Opening “In Baba’s Yaga Hut” takes us into the realm of Baba Yaga, her home a chicken-legged hut that can transport her about the forest. It hovers in smokey and intimate drones, humming vocals emanating out of the ethereal occupant with distal and tribal spontaneity. It circles close, the tones as warped and bent as the limbs and features of the mystical woman, or perhaps as twisted as the legend.

It transmutes into antithetical “Of Vasilissa’s Beauty” as crinkling waves of static pass over glowing choral drones. It surges and pulsates like a Geiger counter buzzing and flickering as it approaches a radioactive source, adrenaline spiking in consumptive waves as we get closer to the legendary beauty.

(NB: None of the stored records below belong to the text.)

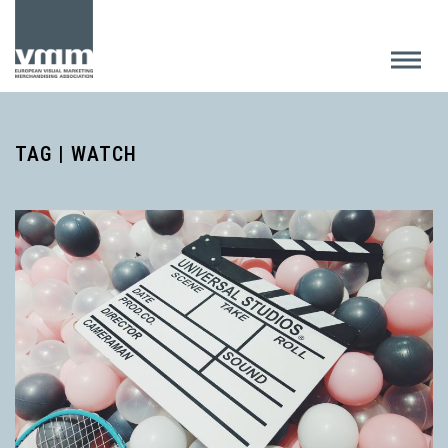
TAG | WATCH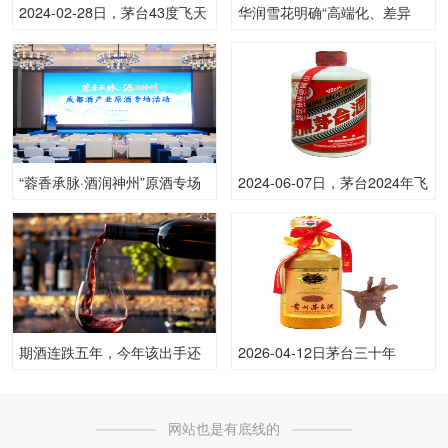
2024-02-28日，茅台43度飞天
华润雪花明确“高端化、差异
(原)500ML43.00度酒每瓶的价
化、数智化”发展方向
格是多少呢？
“蓉香承脉·酒润神州”原酒专场
2024-06-07日，茅台2024年飞
活动圆满举行，共绘成都酒产
天(散)500ML53.00度酒每瓶的
业高质量发展新图景
价格是多少呢？
期酒连跌五年，今年该出手还
2026-04-12日茅台三十年
是继续观望？
53.00度酒价格为12,800一
瓶，下跌 200元
网站也是有底线的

Even in tales our heart races to think of her, which sets us into the dreamy core of the record.

Couplet “And the Smoke of the Incence” and “Cathedral Doze” drift by lazily as we become lulled into sleep, the soft murmuring of the storyteller lowering us gently into rest. Diffuse and radiative swells of drone hum from the thrown light of the projector in “Smoke of the Incence”, passing into pastoral scenes as church bells ring and little birds sing. It’s followed by even further indistinction, irreverent sleep overcoming tired souls in the sacrosanct space of the quiet church, all soft rustling and echoic space.

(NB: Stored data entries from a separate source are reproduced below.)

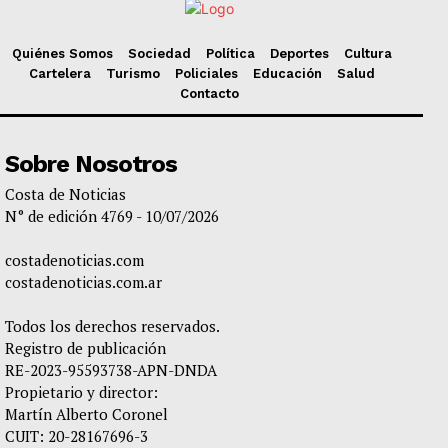
Quiénes Somos
Sociedad
Política
Deportes
Cultura
Cartelera
Turismo
Policiales
Educación
Salud
Contacto
Sobre Nosotros
Costa de Noticias
N° de edición 4769 - 10/07/2026
costadenoticias.com
costadenoticias.com.ar
Todos los derechos reservados.
Registro de publicación
RE-2023-95593738-APN-DNDA
Propietario y director:
Martín Alberto Coronel
CUIT: 20-28167696-3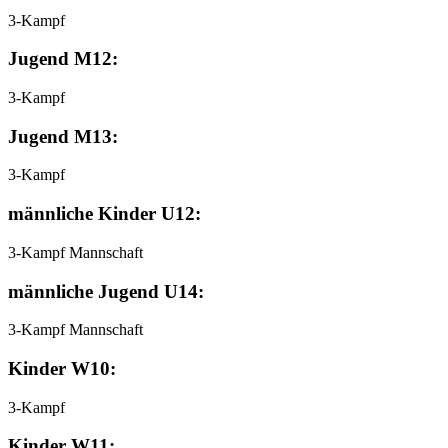
3-Kampf
Jugend M12:
3-Kampf
Jugend M13:
3-Kampf
männliche Kinder U12:
3-Kampf Mannschaft
männliche Jugend U14:
3-Kampf Mannschaft
Kinder W10:
3-Kampf
Kinder W11:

This descent into delta waves makes the mind alive, the stories come to life inside our own head. They take on a darkness with new depth, a fresh melancholia as the tales manifest themselves. Penultimate “A Mesultane’s Flight” hums in grey and resolute drones, the vocals that swirl ethereally through dour and almost pained in expression. They orbit a void and the piece slowly sinks, petering out into a hushed silence and pregnant pause that underscore its miserable, visceral end.

And then “Beware Koschei’s Visit” closes, its comparatively long run time affording an elongate experience within the bleak. Its foundations ring deep and resonant, like sepulchral breaths from a catacomb or out of the miserable dungeon from which Koschei comes. His release creates a tension in the storied energy here, fear settling within in gathering waves; laboured breathing and brooding chants appear like a death sentence, a skeletal rattle of hissing air menacing the soul. Female sobbing cements the torment of this dark piece before it slides off into nothingness, the tale’s spookiness evaporating into the vapour it came from, as thin and nonsubstantive as the gas that carried it.

None of these characters or worlds are real, though their inspirations may well have been, now distorted by the lens of time and the influence of generations of oral history. Despite that they carry a weight, an unsettling sense of reality to them, a hovering “what-if?”. There must be a reason these stories have withstood the test of time; perhaps that is just the power of a good story.